WoW has been losing my interest for almost exactly those reasons. I loved the deep and complex crafting systems and the learning and thought behind them. Then Blizzard started burning down professions, limiting or eliminating stuff like gems, glyphs, enchantments, and handing people ore and herbs. Crafting became all about logging in every day to use cooldowns to ‘earn’ that profession’s currency. Classes started being super-simplified with 2 or 3 button rotations, and less differentiated. Stamping out the complexity took a lot of the fun out of it for me, makes it feel more like being a hamster on a wheel, pushing buttons on the busy-box.

I loved the Mako missions in Mass Effect. Absolutely adored them…

NOT!!!

I loved the combat system in Final Fantasy XII. I know some hated it and thought it played itself but it was actually very engaging and combat was challenging enough that it was no cakewalk no matter how good you were at “programming” your heroes.

Same goes for XIII. The combat system in that game was enjoyable. Too bad about everything else.

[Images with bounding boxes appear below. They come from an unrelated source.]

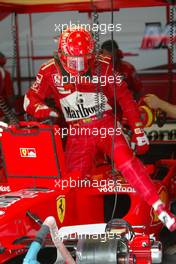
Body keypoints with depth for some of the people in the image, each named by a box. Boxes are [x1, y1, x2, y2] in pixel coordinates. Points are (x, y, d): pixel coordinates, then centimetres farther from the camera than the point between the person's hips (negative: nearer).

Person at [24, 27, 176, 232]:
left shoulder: (103, 67, -5)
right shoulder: (50, 72, -3)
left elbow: (125, 97, 0)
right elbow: (30, 99, -2)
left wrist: (138, 130, 0)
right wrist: (45, 111, -25)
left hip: (105, 125, -2)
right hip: (77, 132, 2)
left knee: (125, 159, -24)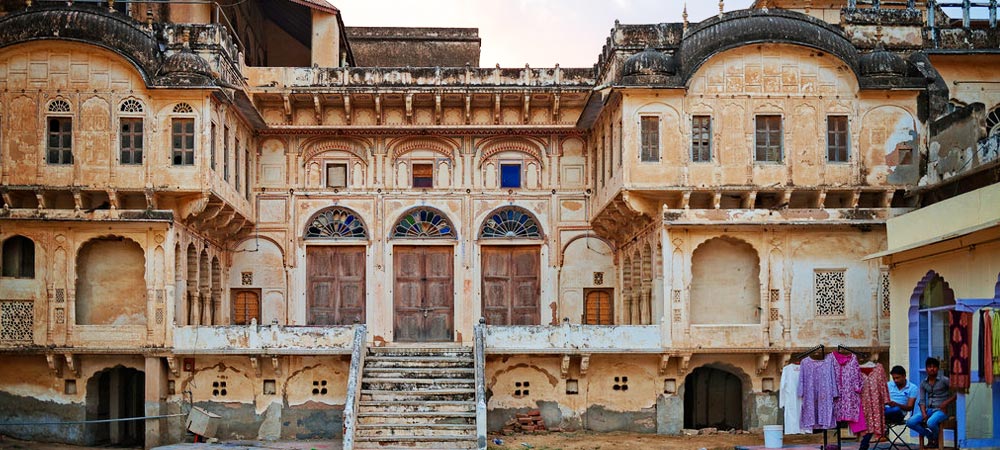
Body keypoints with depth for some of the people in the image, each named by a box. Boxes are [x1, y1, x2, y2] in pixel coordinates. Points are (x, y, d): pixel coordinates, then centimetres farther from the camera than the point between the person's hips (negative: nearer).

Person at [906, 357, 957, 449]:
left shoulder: (944, 380, -4)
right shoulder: (923, 383, 9)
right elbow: (922, 401, 6)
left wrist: (947, 402, -15)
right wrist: (924, 413, -10)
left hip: (941, 410, -5)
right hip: (928, 409, 5)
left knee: (930, 423, -36)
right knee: (910, 422, -18)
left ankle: (936, 440, -1)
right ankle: (930, 437, 5)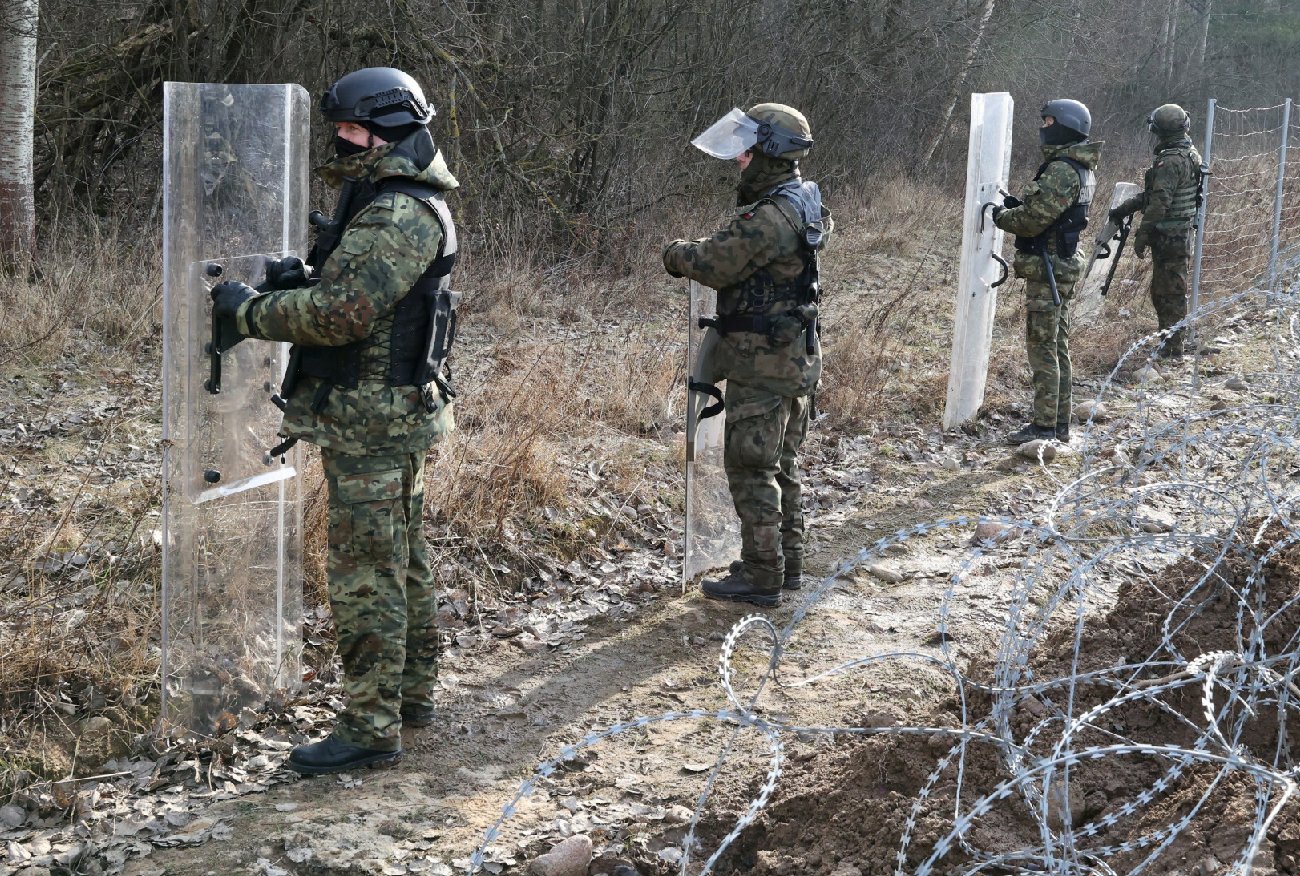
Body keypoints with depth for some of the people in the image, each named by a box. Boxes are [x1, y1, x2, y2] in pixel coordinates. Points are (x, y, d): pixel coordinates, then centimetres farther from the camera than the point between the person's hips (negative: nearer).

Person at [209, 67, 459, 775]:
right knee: (404, 563, 18)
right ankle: (412, 693, 29)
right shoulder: (390, 205, 15)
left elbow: (339, 314, -25)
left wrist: (247, 310, -13)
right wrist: (299, 282, 4)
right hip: (391, 416, 11)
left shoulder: (398, 217, -19)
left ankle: (370, 727, -1)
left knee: (366, 577, -6)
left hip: (371, 422, -11)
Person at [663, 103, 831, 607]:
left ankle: (761, 577, 2)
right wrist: (698, 254, 6)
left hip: (763, 363, -10)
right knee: (781, 464, 18)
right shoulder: (806, 206, 11)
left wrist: (675, 253, 0)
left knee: (750, 469, -3)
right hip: (798, 358, 10)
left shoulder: (769, 218, -22)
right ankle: (788, 562, 27)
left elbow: (713, 265, -19)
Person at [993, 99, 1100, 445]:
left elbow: (1032, 220, -21)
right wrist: (1016, 203, 7)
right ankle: (1060, 423, 21)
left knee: (1042, 347, -5)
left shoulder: (1061, 171, -20)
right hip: (1066, 264, 10)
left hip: (1048, 269, -10)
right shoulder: (1082, 169, 12)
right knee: (1058, 346, 14)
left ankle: (1044, 426, -2)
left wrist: (1000, 215, -4)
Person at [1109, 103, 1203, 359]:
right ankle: (1169, 344, 25)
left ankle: (1171, 348, 1)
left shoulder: (1171, 162, -19)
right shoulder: (1189, 155, 13)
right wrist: (1123, 210, 22)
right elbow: (1150, 193, 20)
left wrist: (1142, 235, -19)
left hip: (1169, 238, -10)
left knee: (1169, 292, -4)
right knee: (1163, 291, 17)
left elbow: (1159, 203, -23)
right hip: (1180, 235, 10)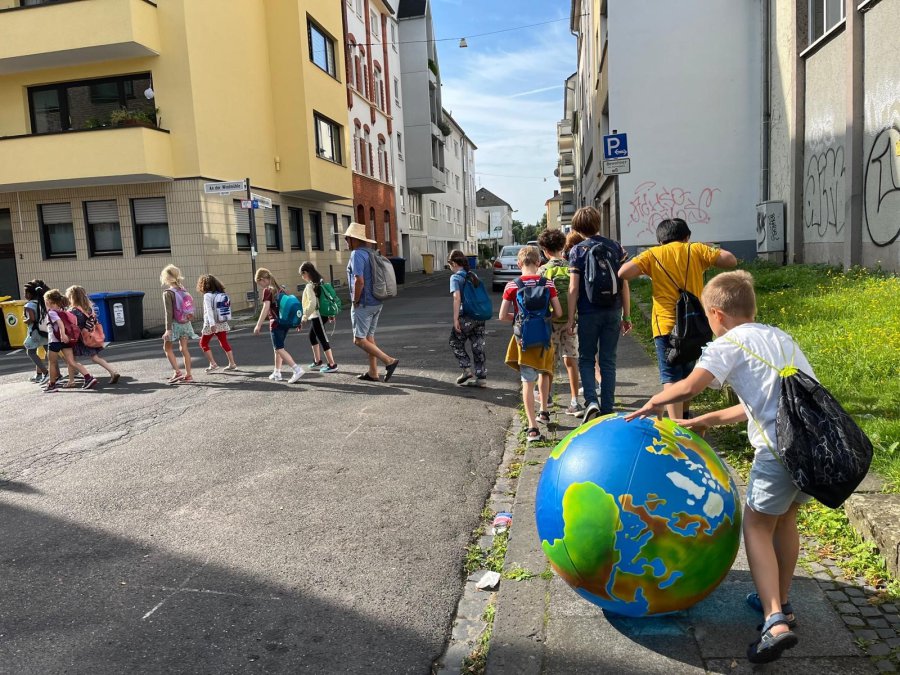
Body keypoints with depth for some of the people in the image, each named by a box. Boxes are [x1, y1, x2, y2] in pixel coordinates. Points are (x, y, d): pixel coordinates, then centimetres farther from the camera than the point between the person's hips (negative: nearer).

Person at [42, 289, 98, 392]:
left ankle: (52, 385, 20)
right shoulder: (62, 311, 13)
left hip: (55, 340, -7)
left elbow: (60, 322, -26)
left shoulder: (51, 312, -9)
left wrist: (63, 334, -39)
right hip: (66, 340, 7)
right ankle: (89, 378, -13)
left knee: (52, 363, 10)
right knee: (72, 362, 2)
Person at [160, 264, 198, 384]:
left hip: (175, 324, -6)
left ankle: (177, 372, 0)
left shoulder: (168, 293, -13)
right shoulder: (183, 290, 4)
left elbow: (169, 312, -16)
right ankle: (188, 375, 10)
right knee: (184, 348, 10)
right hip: (186, 323, 6)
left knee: (167, 348, 10)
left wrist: (168, 329, -14)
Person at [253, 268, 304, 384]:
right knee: (277, 348, 18)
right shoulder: (279, 288, 12)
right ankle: (277, 373, 23)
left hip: (276, 323, -8)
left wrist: (258, 325, -18)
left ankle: (297, 369, -21)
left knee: (280, 349, -7)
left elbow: (265, 308, -18)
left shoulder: (267, 290, -9)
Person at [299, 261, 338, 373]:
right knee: (312, 336, 21)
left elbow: (312, 303, -23)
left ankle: (332, 364, 1)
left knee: (322, 339, -4)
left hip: (316, 315, -10)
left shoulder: (310, 286, -17)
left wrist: (305, 316, -13)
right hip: (317, 315, 10)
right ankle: (317, 362, 28)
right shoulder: (320, 282, 10)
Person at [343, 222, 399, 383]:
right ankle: (373, 373, 18)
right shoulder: (370, 253, 12)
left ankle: (389, 361, -12)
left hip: (363, 304, -9)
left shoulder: (357, 254, -15)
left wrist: (355, 301, -14)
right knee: (369, 337, 15)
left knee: (359, 340, -4)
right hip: (376, 303, 9)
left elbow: (359, 281, -25)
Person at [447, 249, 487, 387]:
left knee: (455, 343, 14)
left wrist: (455, 319, -18)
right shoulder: (473, 275, 13)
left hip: (466, 316, -6)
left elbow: (457, 297, -18)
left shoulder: (455, 277, -7)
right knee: (478, 347, 10)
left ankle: (467, 370, 9)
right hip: (480, 316, 6)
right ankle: (481, 377, 12)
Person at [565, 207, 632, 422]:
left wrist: (570, 319, -3)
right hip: (613, 312, 3)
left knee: (586, 359, 12)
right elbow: (624, 284, 3)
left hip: (588, 313, -2)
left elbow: (574, 288, -8)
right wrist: (627, 316, 9)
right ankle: (607, 410, 13)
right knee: (608, 361, 10)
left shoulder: (577, 251, -4)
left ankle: (591, 401, -8)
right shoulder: (616, 247, 4)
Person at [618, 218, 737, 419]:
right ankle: (684, 418, 38)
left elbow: (623, 273, -9)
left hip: (666, 325, -3)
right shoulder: (696, 250, 7)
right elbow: (730, 260, 0)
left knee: (671, 378, -6)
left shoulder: (653, 254, 3)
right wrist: (710, 253, 18)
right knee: (687, 374, 21)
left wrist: (644, 270, 10)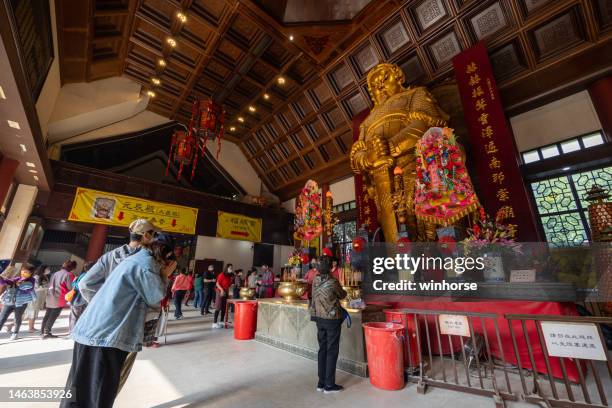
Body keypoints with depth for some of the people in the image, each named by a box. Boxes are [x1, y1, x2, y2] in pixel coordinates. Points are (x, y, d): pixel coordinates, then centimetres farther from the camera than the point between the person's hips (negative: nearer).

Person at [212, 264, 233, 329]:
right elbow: (217, 284, -14)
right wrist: (222, 289, -24)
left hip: (226, 293, 7)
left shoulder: (230, 276, 7)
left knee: (224, 308, 10)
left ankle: (221, 322, 20)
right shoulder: (222, 275, -13)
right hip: (220, 292, -7)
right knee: (218, 308, -4)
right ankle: (214, 323, 2)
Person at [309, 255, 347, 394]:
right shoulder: (333, 282, -20)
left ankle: (321, 382, 26)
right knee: (332, 351, 8)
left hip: (319, 319, 6)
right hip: (332, 319, -5)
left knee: (322, 349, 16)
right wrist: (342, 291, 20)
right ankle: (329, 385, 18)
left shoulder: (315, 281, -4)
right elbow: (342, 295, -2)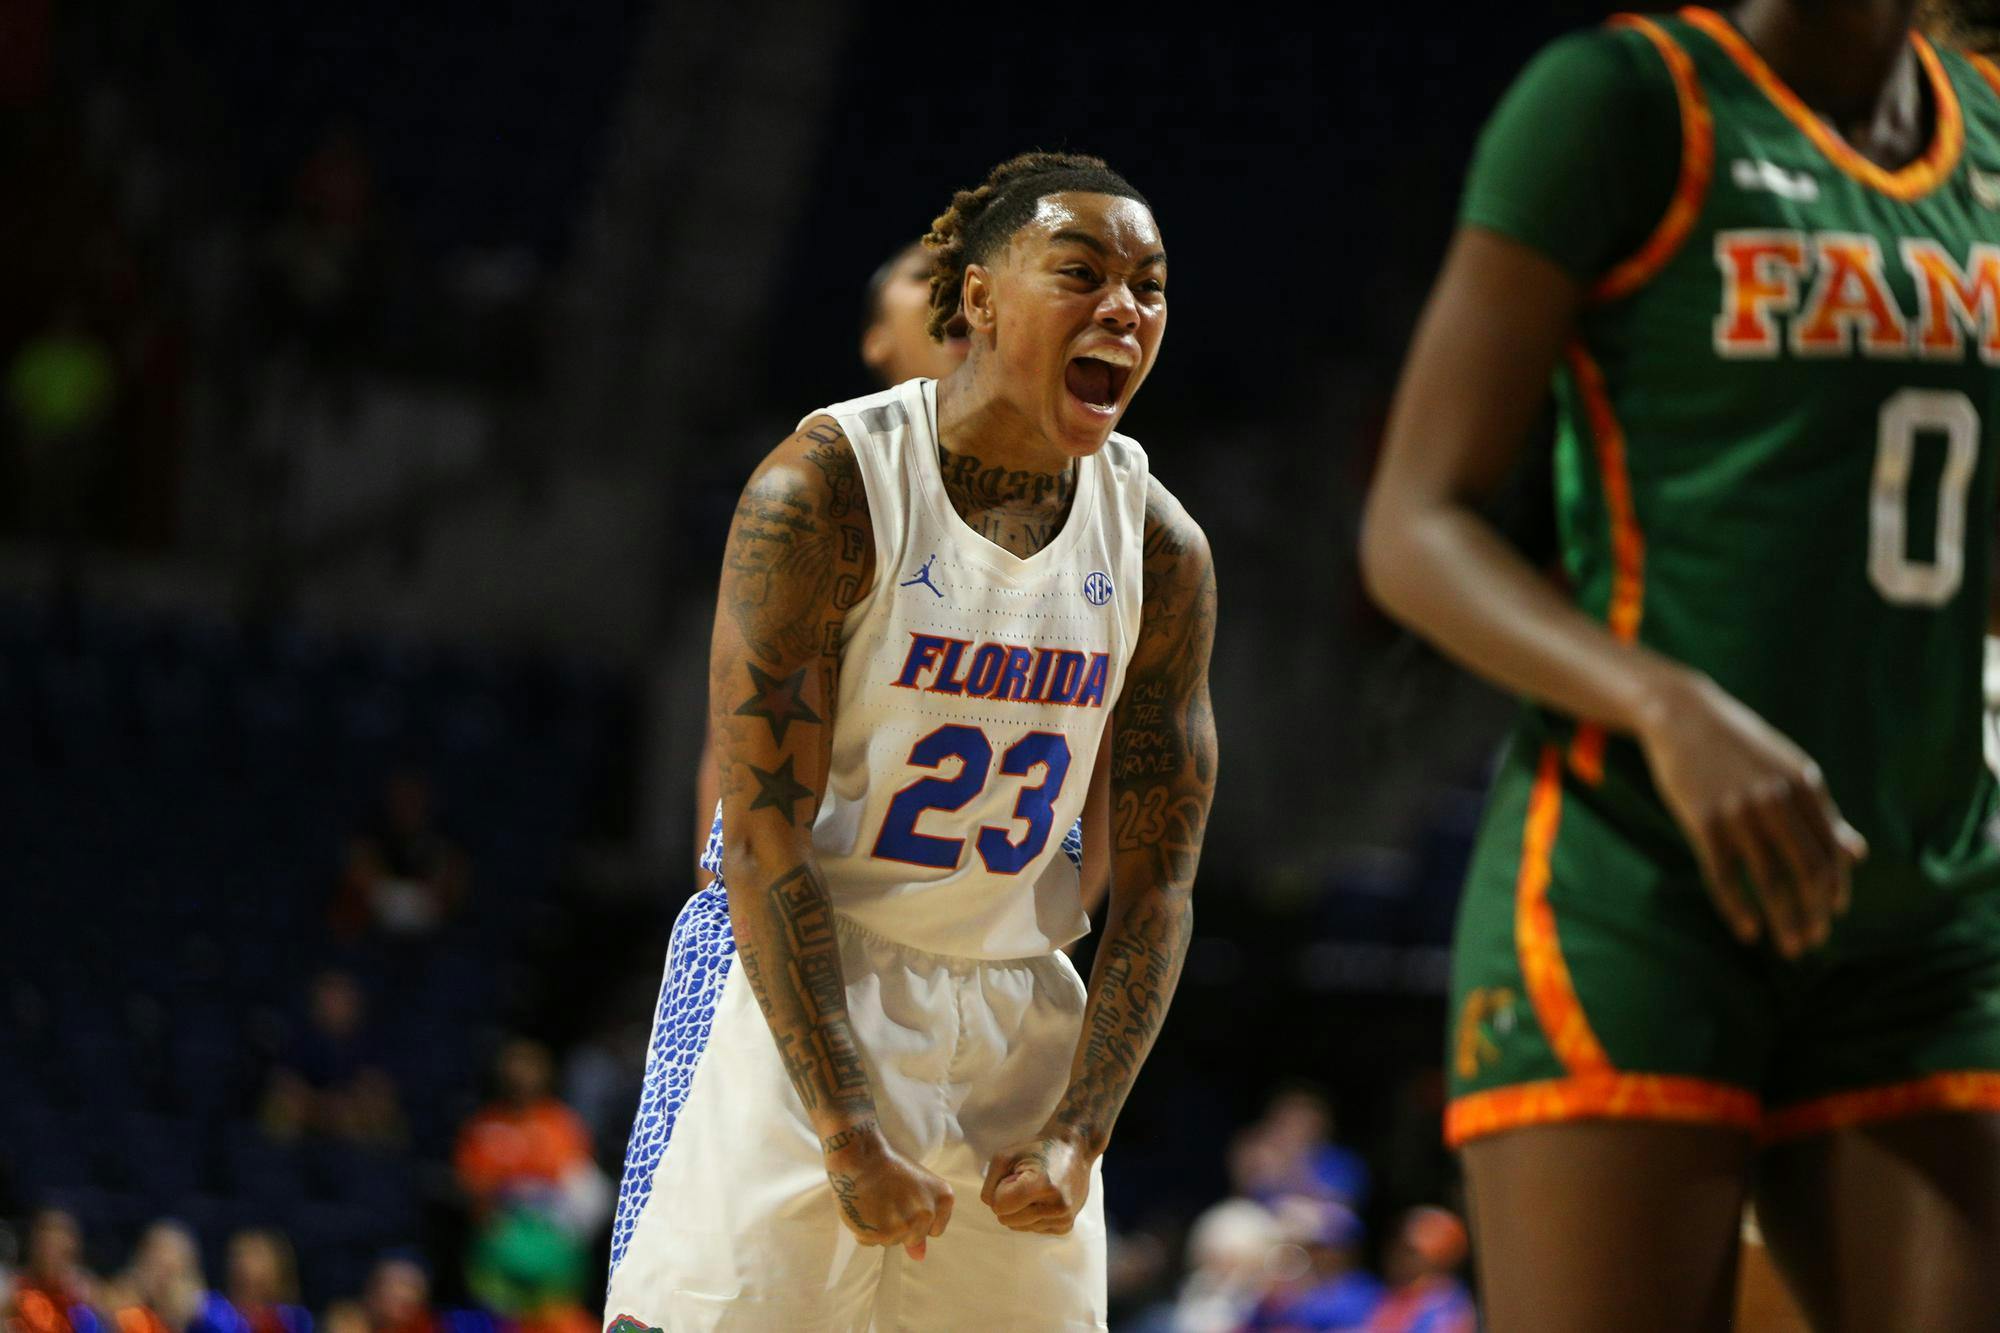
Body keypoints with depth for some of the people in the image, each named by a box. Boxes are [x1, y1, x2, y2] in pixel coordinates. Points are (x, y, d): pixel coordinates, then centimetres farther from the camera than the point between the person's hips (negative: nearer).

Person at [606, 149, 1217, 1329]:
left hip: (1014, 1011, 5)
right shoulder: (824, 492, -16)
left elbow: (1158, 888, 3)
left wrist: (1079, 1137, -9)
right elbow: (763, 843, -18)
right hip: (800, 1001, -5)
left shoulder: (1160, 548, -1)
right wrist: (848, 1138, -22)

Also, I hate open world games where there is stuff too do every few steps. Is this an unpopular opinion? I know gamers like their games stuffed with content and many complain when a game is too short, but I’d rather not have nine small sized, mildly dangerous caves within a quarter mile radius of town. That’s just silly.

I’d rather have one really big cave that is nowhere near town and that is going to kick my ass if I make a silly mistake or am unprepared. And I don’t need every town to have 30 quests.

Yes, I AM talking about the Elder Scrolls games.

I hate big cities in RPGs, especially isometric RPGs. They are tedious, boring, and almost always a stopping point for me.